Le nombre de masters spécialisés ne cesse d’augmenter, sans coordination ni prise en compte des capacités réelles d’emploi du secteur.
Le secteur culturel fait recette. Les formations aux métiers dits « de la culture » témoignent du nombre toujours croissant de demandes. Pourtant, le secteur ne pourra pas éternellement pourvoir autant d’emplois que cet engouement l’exigerait. L’université publique et les grandes écoles proposent aujourd’hui sur le territoire national des centaines de cursus répartis en deux sous-secteurs. D’un côté, les formations du « management de la culture » vont de la plus généraliste (Dauphine) aux plus précises (« management et carrières d’artistes » en musiques actuelles, à Lyon II, ou « Professionnels du marché de l’art » à la Sorbonne, en partenariat avec Christie’s). De l’autre côté, la gestion et la valorisation du patrimoine intègrent la médiation, la muséologie, la politique des publics… En 2007, selon la dernière étude globale réalisée par l’observatoire des politiques culturelles pour le ministère de la Culture et de la Communication (2008), il y avait 282 formations de ce type, dont 168 donnant le grade de master. Sept ans plus tard, on peut estimer que le nombre de masters a dépassé les 200, ce qui revient à former plus de 5 000 étudiants par an pour le secteur (1). Si l’étude de 2008 se félicite que l’université ait su répondre à une demande de professionnalisation sur le long terme du secteur, elle relève aussi déjà la problématique de l’inflation: le chômage et la précarisation des emplois posent la question du nombre d’étudiants et de leur surqualification. Or le constat s’accentue aujourd’hui, avec la contraction des moyens publics. Du point de vue pédagogique, le constat était bienveillant, et la tendance se confirme : l’équilibre entre matières techniques et matières culturelles est surveillé, l’intégration des professionnels dans les équipes pédagogiques est croissante. Le rapport critiquait aussi une dimension internationale trop faible : des changements ont commencé à s’opérer, comme à Bordeaux où le master « ingénierie de projets culturels et interculturels » s’est tourné vers l’Europe. Mais les bons exemples sont encore isolés.

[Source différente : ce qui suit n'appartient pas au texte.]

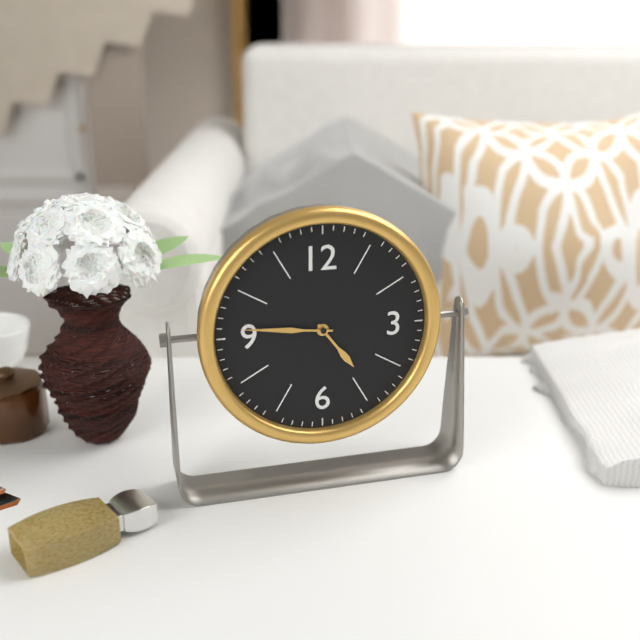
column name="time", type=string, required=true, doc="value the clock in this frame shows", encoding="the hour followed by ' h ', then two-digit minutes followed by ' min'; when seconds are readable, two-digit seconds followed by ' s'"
4 h 46 min
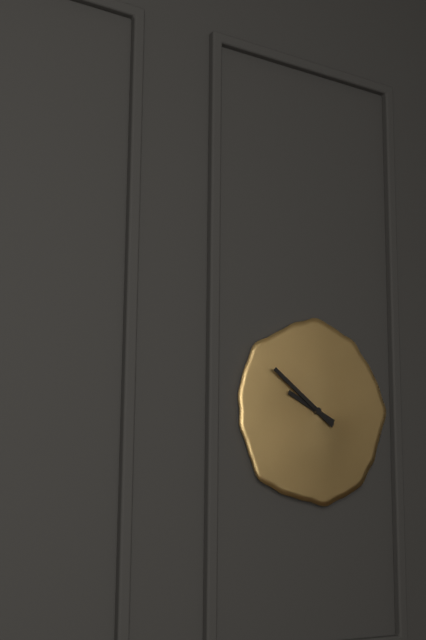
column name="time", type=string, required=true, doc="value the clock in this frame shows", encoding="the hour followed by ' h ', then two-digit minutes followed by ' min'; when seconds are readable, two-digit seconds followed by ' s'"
9 h 51 min
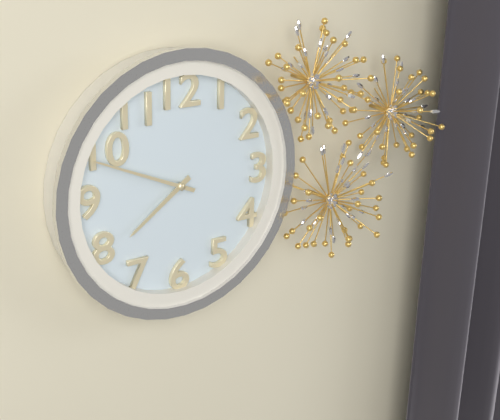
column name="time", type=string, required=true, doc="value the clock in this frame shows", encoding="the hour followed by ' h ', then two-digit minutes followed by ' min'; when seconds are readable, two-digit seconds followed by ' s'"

Un suivi professionnel inabouti
Le bilan était nettement plus sévère concernant l’évaluation : autoévaluation insuffisante, suivi des anciens étudiants inexistant. De ce point de vue, presque rien n’a changé depuis 2008. Concernant la mesure de l’insertion post-diplôme, la première raison avancée pour expliquer cette insuffisance est technique : quand elle est confiée au bureau de la vie étudiante, ce service central de l’université non spécialiste du secteur collecte peu de données. Si elle est assurée par le master lui-même, au mieux, il existe un mini-réseau social fondé sur le déclaratif et une adresse mail abandonnée au gré de la carrière… Au pire, les responsables ne s’y attellent pas : « à côté des enseignements, il ne me reste environ que sept heures par semaine pour diriger la formation : maquette pédagogique, recrutements, évaluation… c’est peu », explique l’un d’eux. Il y a encore des blocages idéologiques de certains enseignants qui marquent de la défiance à l’égard des entreprises : « Pour beaucoup d’étudiants, l’idée n’est plus d’avoir une colonne vertébrale intellectuelle mais uniquement d’acquérir des compétences en vue d’être employable. Il faut réfléchir au rôle de l’université. » Pourtant, la loi de 2013 rend obligatoire ce contrôle de l’insertion professionnelle : quel type de contrat ? Le niveau de salaire est-il en adéquation avec le profil très qualifié ? Aucun master interrogé par nos soins ne dispose de ces informations sur les trois dernières années.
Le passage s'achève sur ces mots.